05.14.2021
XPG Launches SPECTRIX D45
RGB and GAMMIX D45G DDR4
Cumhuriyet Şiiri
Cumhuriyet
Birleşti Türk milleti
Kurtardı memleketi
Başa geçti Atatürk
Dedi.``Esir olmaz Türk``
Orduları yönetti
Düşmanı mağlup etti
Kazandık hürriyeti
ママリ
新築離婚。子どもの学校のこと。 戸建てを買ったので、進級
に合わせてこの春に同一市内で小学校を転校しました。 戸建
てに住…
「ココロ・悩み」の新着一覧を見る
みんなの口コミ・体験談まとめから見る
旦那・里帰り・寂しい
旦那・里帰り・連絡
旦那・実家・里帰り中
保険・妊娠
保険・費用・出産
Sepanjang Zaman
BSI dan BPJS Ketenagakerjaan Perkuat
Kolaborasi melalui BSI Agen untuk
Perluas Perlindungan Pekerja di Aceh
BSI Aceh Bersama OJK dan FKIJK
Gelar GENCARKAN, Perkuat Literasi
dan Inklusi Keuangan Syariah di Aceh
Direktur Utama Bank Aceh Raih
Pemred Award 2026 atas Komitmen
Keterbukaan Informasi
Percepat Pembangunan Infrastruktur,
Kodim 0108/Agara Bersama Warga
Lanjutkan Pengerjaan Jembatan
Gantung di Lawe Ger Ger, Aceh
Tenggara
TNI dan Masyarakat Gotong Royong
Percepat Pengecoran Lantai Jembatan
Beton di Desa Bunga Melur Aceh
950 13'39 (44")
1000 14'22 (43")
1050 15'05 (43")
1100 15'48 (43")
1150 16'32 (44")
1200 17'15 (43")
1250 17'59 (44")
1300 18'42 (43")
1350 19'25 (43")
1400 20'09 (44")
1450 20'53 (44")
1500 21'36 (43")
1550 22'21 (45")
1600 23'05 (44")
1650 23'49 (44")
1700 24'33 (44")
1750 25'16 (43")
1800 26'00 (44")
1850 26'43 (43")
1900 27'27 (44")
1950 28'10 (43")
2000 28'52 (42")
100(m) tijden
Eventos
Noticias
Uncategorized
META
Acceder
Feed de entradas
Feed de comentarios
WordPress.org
========================
● What needs to be done
Each record needs to be given again exactly.

● Solution for this task
05.14.2021
XPG Launches SPECTRIX D45
RGB and GAMMIX D45G DDR4
Cumhuriyet Şiiri
Cumhuriyet
Birleşti Türk milleti
Kurtardı memleketi
Başa geçti Atatürk
Dedi.``Esir olmaz Türk``
Orduları yönetti
Düşmanı mağlup etti
Kazandık hürriyeti
ママリ
新築離婚。子どもの学校のこと。 戸建てを買ったので、進級
に合わせてこの春に同一市内で小学校を転校しました。 戸建
てに住…
「ココロ・悩み」の新着一覧を見る
みんなの口コミ・体験談まとめから見る
旦那・里帰り・寂しい
旦那・里帰り・連絡
旦那・実家・里帰り中
保険・妊娠
保険・費用・出産
Sepanjang Zaman
BSI dan BPJS Ketenagakerjaan Perkuat
Kolaborasi melalui BSI Agen untuk
Perluas Perlindungan Pekerja di Aceh
BSI Aceh Bersama OJK dan FKIJK
Gelar GENCARKAN, Perkuat Literasi
dan Inklusi Keuangan Syariah di Aceh
Direktur Utama Bank Aceh Raih
Pemred Award 2026 atas Komitmen
Keterbukaan Informasi
Percepat Pembangunan Infrastruktur,
Kodim 0108/Agara Bersama Warga
Lanjutkan Pengerjaan Jembatan
Gantung di Lawe Ger Ger, Aceh
Tenggara
TNI dan Masyarakat Gotong Royong
Percepat Pengecoran Lantai Jembatan
Beton di Desa Bunga Melur Aceh
950 13'39 (44")
1000 14'22 (43")
1050 15'05 (43")
1100 15'48 (43")
1150 16'32 (44")
1200 17'15 (43")
1250 17'59 (44")
1300 18'42 (43")
1350 19'25 (43")
1400 20'09 (44")
1450 20'53 (44")
1500 21'36 (43")
1550 22'21 (45")
1600 23'05 (44")
1650 23'49 (44")
1700 24'33 (44")
1750 25'16 (43")
1800 26'00 (44")
1850 26'43 (43")
1900 27'27 (44")
1950 28'10 (43")
2000 28'52 (42")
100(m) tijden
Eventos
Noticias
Uncategorized
META
Acceder
Feed de entradas
Feed de comentarios
WordPress.org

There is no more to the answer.